### Page text
►

On July 10, 2019, the Sixth Circuit considered vexing questions of statutory interpretation in an ERISA case. A dispute over whether a transaction bonus plan was an ERISA employee pension benefit plan hinged on the meaning of two terms common in federal statutes: “results in” and “extending to.” While the meaning of the statute was plain to the entire panel, Judges Stranch and Thapar quarreled over the evidence that a court might rightly consider when interpreting a statute—in this case, ERISA. Judge Thapar argues that “[c]ourts should consider adding [corpus linguistics] to their tool belts.”
Judge Thapar explains that corpus linguistics “draws on the common knowledge of the lay person by showing us ordinary uses of words in our common language.” By allowing “lawyers to use a searchable database to find specific examples of how a word was used at any given time,” corpus linguistics might help judges determine how “the public would have understood a statute’s text at the time it was enacted.” And because, according to Judge Thapar, courts are tasked with interpreting laws according to their “ordinary meaning at the time Congress” enacted them, corpus linguistics should be consulted in cases involving statutory interpretation.
Judge Stranch objects to Judge Thapar’s position for two categories of reasons—philosophical and practical. First, she argues that courts are tasked with identifying “what our elected members of Congress meant when they passed [a] statute—even if that is not the meaning we or the public might routinely employ.” With that in mind, she points out that while consulting legislative history has become unpopular in some circles, it “tells us, at a minimum, how some of the statute’s authors understood a term.” Given this fundamental disagreement about whether the law means what Congress meant or what the public at the time of enactment would have thought it meant, it is no surprise that these judges would depart as to the helpfulness of corpus linguistics and legislative history in statutory interpretation.
But perhaps, with respect to the use of these forms of evidence, this disagreement is one of degree rather than kind. Even assuming that Judge Stranch is correct about the meaning of the law, in the absence of other better evidence—which might include legislative history—it seems that corpus linguistics might have something helpful to say to a judge. Since Congress communicates in English and is made up of members of the speaking public, a judge might conclude that corpus linguistics sheds at least some light on the meaning of Congress’s speech. And to her credit, Judge Stranch seems to admit as much in the penultimate paragraph of her concurrence. So, while it is true that judges who think the law means what Judge Thapar thinks it means will often extract more value from corpus linguistics, accepting Judge Stranch’s first criticism does not necessarily lead to the conclusion that corpus linguistics is totally worthless.

◄

### Data extract
►

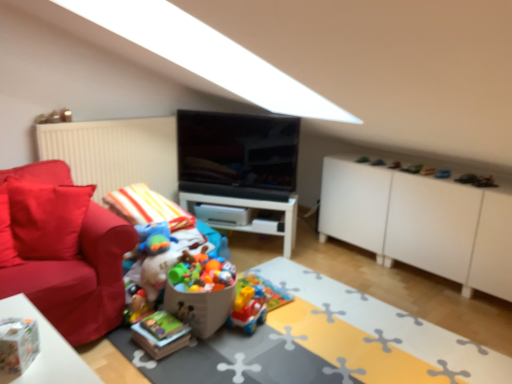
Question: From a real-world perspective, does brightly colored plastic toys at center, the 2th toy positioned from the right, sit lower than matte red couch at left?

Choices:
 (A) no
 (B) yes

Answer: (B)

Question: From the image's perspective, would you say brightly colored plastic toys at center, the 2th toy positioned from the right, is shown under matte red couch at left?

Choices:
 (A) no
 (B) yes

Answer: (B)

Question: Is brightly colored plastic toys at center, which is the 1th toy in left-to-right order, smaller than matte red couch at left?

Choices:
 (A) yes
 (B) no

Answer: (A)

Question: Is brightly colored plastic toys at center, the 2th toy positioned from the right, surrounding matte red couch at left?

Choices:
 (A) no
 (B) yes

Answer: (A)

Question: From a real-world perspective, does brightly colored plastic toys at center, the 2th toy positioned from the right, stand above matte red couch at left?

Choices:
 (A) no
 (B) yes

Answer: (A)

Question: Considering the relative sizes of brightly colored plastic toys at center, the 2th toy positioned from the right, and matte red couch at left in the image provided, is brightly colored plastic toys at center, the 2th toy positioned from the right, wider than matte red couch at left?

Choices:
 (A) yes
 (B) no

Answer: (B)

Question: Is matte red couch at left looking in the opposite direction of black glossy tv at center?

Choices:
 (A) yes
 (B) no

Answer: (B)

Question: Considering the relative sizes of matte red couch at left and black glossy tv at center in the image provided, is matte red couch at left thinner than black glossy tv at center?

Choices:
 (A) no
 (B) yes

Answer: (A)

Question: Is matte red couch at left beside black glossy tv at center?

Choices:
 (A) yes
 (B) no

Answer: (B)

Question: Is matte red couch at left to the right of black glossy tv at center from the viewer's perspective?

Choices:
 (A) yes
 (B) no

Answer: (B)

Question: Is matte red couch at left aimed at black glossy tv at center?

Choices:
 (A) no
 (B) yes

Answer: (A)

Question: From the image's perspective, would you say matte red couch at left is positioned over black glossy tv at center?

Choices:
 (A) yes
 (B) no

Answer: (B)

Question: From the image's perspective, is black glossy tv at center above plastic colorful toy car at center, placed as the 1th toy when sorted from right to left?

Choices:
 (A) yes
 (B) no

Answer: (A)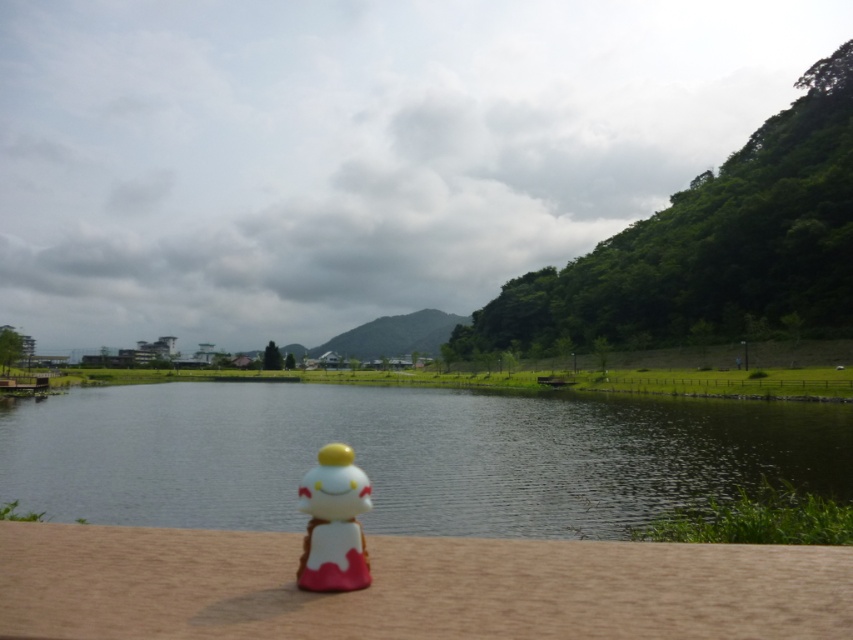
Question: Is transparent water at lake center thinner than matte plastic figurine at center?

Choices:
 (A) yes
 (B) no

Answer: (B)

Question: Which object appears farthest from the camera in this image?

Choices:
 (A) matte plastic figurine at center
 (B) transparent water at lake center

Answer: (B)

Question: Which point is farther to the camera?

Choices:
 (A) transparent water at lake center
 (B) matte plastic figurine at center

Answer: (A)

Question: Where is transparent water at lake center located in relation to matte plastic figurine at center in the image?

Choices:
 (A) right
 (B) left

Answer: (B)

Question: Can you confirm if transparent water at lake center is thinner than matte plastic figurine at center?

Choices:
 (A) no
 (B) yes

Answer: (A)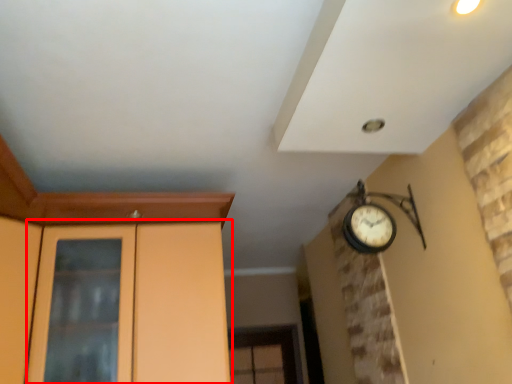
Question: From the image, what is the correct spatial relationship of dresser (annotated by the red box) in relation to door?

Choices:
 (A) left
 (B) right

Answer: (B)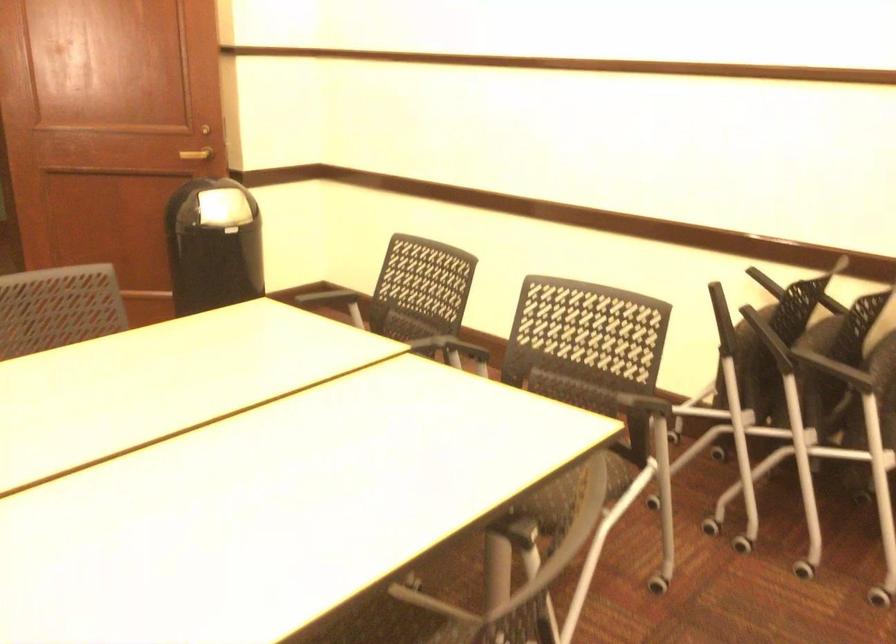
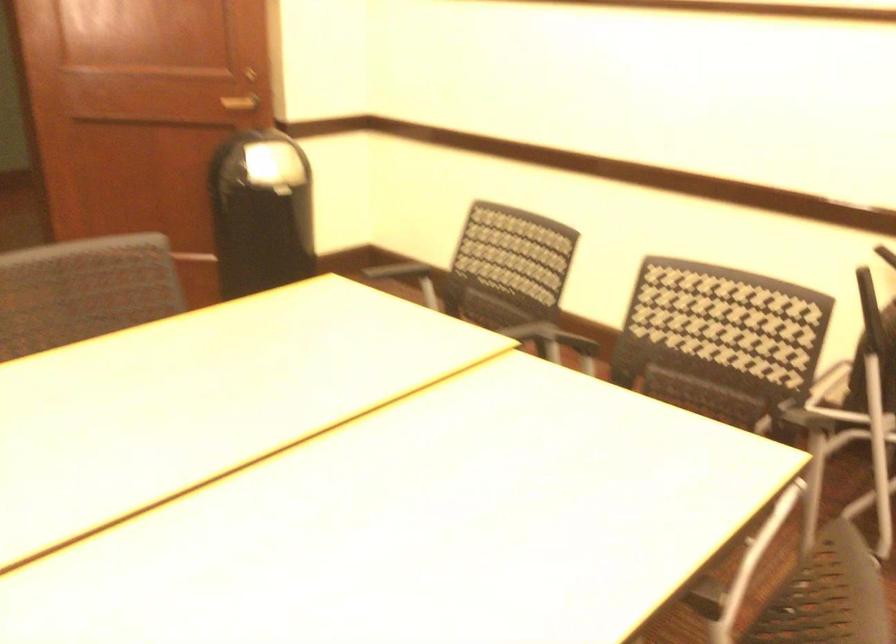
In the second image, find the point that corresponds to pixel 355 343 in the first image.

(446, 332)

◄
►

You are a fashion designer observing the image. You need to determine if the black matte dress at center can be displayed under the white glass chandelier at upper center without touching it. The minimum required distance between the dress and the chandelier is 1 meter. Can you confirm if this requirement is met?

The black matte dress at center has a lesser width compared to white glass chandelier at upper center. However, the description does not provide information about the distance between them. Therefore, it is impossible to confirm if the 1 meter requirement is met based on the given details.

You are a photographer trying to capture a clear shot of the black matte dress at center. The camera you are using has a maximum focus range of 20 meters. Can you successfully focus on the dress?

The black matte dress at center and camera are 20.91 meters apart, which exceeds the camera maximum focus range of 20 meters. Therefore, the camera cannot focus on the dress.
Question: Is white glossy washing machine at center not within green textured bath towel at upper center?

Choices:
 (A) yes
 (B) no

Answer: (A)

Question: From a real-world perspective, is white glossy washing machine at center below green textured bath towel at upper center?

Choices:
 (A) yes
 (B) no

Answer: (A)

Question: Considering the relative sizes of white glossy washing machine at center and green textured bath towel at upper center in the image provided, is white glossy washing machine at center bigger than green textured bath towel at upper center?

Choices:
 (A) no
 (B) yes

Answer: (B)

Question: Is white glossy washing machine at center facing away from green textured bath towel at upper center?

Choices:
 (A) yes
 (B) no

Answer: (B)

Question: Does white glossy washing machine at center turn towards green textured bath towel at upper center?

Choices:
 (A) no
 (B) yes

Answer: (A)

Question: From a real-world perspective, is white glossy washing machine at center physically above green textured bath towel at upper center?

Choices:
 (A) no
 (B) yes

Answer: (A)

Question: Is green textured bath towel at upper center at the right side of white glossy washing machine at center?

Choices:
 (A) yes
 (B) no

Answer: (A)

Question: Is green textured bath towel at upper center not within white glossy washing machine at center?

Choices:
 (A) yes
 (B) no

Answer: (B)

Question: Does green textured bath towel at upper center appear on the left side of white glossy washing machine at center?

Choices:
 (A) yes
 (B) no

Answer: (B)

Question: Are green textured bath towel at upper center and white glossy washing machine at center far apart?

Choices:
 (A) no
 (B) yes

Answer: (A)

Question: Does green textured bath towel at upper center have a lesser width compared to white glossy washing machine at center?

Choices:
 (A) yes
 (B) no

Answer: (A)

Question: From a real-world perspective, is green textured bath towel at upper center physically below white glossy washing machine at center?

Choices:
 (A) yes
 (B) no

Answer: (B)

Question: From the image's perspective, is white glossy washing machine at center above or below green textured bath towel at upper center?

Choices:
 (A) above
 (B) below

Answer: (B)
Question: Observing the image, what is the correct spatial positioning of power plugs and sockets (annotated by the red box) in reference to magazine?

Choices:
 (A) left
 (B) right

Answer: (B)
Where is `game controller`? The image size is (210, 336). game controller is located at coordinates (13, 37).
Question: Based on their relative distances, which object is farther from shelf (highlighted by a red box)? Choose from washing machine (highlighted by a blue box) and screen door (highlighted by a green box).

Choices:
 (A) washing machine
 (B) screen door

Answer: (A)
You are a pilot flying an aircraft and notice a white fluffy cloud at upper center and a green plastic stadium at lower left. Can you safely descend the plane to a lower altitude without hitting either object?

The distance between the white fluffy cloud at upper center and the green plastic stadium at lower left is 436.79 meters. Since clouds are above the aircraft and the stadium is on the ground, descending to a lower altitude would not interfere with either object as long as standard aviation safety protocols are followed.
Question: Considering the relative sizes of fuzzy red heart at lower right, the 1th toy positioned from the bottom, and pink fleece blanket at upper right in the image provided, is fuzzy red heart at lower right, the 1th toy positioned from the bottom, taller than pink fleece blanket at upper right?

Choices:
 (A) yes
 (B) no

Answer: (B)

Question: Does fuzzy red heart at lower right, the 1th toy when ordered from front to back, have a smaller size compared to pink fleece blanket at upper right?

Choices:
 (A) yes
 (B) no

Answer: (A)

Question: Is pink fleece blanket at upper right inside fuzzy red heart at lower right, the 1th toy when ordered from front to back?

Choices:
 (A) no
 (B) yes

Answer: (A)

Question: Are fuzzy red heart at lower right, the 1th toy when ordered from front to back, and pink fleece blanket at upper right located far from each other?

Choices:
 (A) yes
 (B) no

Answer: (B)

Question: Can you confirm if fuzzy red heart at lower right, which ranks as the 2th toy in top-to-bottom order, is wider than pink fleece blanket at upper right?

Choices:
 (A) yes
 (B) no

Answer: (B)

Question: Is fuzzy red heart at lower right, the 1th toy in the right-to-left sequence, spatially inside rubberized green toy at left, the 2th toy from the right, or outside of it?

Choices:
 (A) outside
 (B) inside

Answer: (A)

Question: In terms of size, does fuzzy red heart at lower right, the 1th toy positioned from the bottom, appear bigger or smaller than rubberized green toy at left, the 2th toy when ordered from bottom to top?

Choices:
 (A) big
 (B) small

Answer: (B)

◄
►

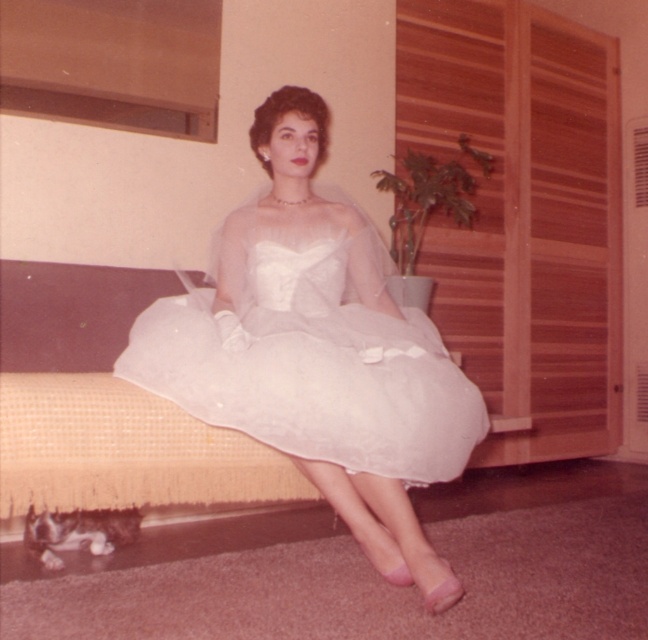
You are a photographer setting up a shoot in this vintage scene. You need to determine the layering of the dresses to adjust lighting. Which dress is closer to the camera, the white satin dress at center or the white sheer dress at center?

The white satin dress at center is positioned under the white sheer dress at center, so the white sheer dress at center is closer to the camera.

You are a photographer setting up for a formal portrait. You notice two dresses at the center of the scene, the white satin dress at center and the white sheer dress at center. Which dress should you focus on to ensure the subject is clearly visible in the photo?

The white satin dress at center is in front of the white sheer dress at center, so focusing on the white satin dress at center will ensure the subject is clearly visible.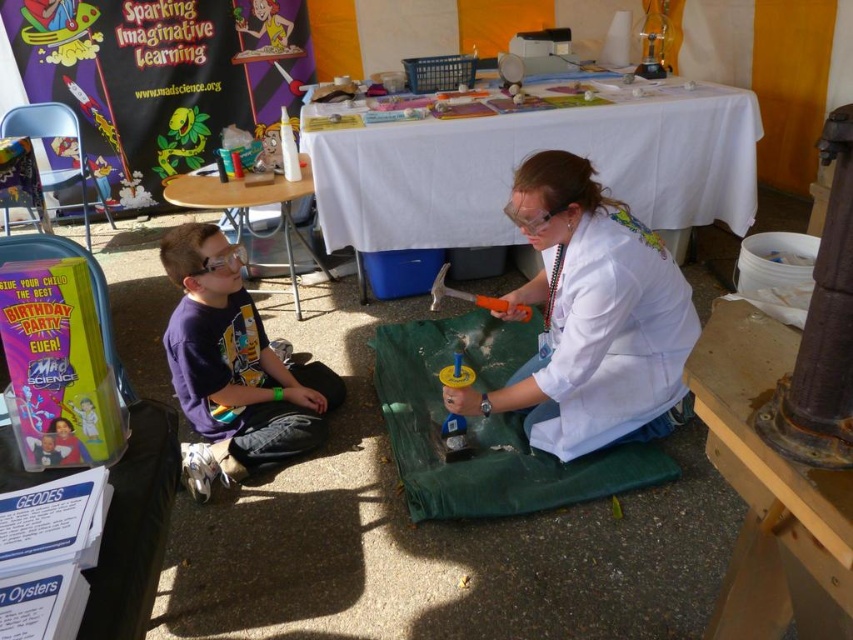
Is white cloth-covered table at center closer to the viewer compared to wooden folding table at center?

◄

### Try it
Reproduce the commentary on the Sixth Circuit ERISA case word for word, from "Judge Stranch objects" up to and including "in statutory interpretation.".

### Answer box
Judge Stranch objects to Judge Thapar’s position for two categories of reasons—philosophical and practical. First, she argues that courts are tasked with identifying “what our elected members of Congress meant when they passed [a] statute—even if that is not the meaning we or the public might routinely employ.” With that in mind, she points out that while consulting legislative history has become unpopular in some circles, it “tells us, at a minimum, how some of the statute’s authors understood a term.” Given this fundamental disagreement about whether the law means what Congress meant or what the public at the time of enactment would have thought it meant, it is no surprise that these judges would depart as to the helpfulness of corpus linguistics and legislative history in statutory interpretation.